Movement patterns and home range in Diplomystes camposensis (Siluriformes: Diplomystidae), an endemic and threatened species from Chile

ABSTRACT We document movement patterns and home range of Diplomystes camposensis, an endemic and threatened freshwater catfish from Chile. We tracked the movements of seven individuals of different body size (13.5 to 19 cm SL) using portable radio telemetry equipment to investigate movement patterns in relation to day/night activity and habitat use in the San Pedro River (Valdivia Basin). Tracked movements and model-based analyses revealed that D. camposensis has a large home range and high mobility.

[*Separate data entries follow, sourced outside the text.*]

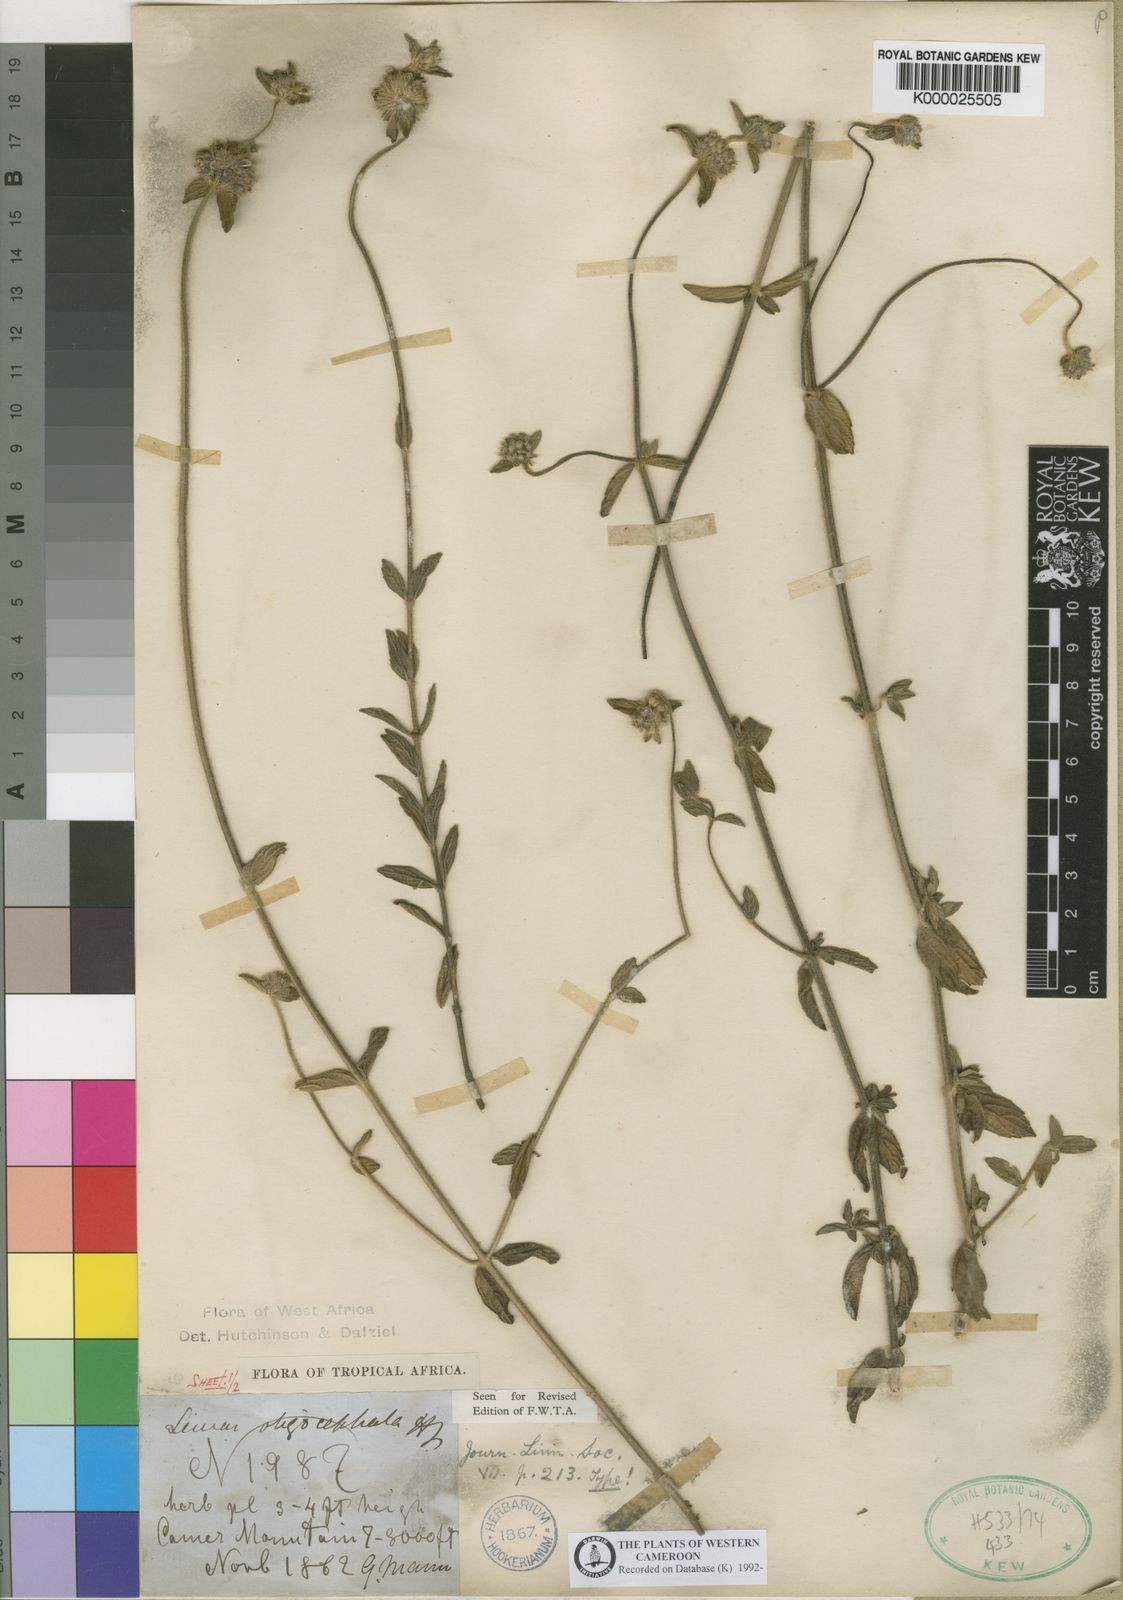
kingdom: Plantae
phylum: Tracheophyta
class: Magnoliopsida
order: Lamiales
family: Lamiaceae
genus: Leucas
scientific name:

The average home range was 0.068163 ± 0.033313 km2, and the average area of higher activity was 0.005646 ± 0.011386 km2. The mean linear home range was 387.4 m. The results also showed that movements were longer during the night, supporting nocturnal habits. Movements tended to be in an upstream direction for some individuals, although these differences were not significant when data was pooled. Large home range and movements suggest that the species may require large river areas to meet ecological demands, an aspect that could be severely affected by fragmentation. These results, along with previously published genetic data, suggest that the conservation of D. camposensis would be seriously threatened by hydromorphological alterations (e.g. lack of connectivity), such as those resulting from dam building.